In the 10 years between his last critically acclaimed album Street Hassle and the aforementioned "return to form" of New York, Reed released six studio albums that pretty much bombed or were ignored by the critics - punk had happened, dance music was the new thing and 80's studio techniques meant that even when Lou did come up with the goods it was suffocated by synthetic drum sounds and reverb (qv. The Blue Mask is widely regarded as one Reed's better 80's records but sounds incredibly dated to these ears)
1979's The Bells was the first album from this dark period and only contained 9 songs, maybe an indication of just how dry Reed's well was running. Each of the first 8 tracks is accompanied by a lame brass arrangement and takes in every R&B cliché going (particularly on the, presumably sarcastic, Disco Mystic). There is absolutely zero creative spark and no trace of the "good" Lou in sight.
Then something happens when we reach the albums closer and title track..

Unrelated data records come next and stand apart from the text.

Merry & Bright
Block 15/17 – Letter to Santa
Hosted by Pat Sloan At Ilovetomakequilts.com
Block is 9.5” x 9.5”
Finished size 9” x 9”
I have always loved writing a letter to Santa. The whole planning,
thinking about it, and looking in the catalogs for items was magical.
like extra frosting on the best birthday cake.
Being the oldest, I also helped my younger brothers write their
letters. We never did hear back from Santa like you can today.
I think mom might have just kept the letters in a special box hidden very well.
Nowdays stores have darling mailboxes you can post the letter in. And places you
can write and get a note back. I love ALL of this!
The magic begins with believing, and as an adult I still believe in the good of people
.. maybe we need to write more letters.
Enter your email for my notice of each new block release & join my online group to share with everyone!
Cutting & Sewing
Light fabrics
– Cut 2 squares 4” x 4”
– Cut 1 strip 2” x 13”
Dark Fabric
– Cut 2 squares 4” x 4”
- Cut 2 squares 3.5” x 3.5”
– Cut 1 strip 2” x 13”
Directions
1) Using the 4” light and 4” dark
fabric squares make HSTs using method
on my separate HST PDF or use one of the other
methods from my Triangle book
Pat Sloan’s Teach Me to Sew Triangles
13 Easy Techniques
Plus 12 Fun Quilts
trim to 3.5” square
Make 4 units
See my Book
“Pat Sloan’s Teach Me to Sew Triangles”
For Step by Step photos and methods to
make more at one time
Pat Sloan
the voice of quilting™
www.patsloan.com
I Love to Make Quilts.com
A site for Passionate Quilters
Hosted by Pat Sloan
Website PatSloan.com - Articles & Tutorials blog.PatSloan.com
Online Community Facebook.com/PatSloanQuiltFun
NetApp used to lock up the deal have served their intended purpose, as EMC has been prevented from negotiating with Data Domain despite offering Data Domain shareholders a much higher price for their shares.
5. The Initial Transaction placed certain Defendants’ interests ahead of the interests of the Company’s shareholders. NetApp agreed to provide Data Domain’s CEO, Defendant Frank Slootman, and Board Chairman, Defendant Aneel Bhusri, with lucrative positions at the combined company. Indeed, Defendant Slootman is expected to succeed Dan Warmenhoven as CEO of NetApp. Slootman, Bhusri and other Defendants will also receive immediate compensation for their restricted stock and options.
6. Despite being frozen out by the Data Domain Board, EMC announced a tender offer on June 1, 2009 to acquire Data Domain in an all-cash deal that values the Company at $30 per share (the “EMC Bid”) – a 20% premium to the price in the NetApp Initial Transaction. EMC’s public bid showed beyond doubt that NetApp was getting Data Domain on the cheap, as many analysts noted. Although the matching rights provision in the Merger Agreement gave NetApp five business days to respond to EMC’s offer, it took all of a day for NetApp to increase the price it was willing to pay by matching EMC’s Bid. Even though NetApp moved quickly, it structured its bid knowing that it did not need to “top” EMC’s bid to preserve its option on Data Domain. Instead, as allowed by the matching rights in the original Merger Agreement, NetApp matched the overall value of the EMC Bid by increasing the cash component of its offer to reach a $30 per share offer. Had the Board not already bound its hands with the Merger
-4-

Don Cherry lets rip on free-jazz trumpet and Lou sets forth with a whispered string of consciousness lyric. It's almost like a rock version of Coltrane's Om. 8 minutes later and the horrors of the preceding tracks are forgotten, wiped away by a tidal wave of the avant garde. I probably love this song more because of it's carefully placed existence at the far end of such a bad album than anything else. It's typical of Lou Reed's stubborness and desire to annoy, yet, unlike Metal Machine Music it bears more than a couple of listens (and yes I have listened to MMM several times in it's entirety)
Lou Reed - The Bells
Just as the first Velvet's album married the sonic assault of European Son with the tender whimsy of Sunday Morning there are two sides to Reed's genius. "Tell It To Your Heart - again the last track and a hidden gem on 1986's Mistrial (where it was again obliterated by the sheen of the 80's studio veneer and preceded by songs of considerably lower quality) was reworked and included more recently on the Animal Serenade live set. Even the fat crooning sad clown from Anthony & The Johnsons can't ruin it for me. It's one of the most beautiful songs that Lou Reed has ever written.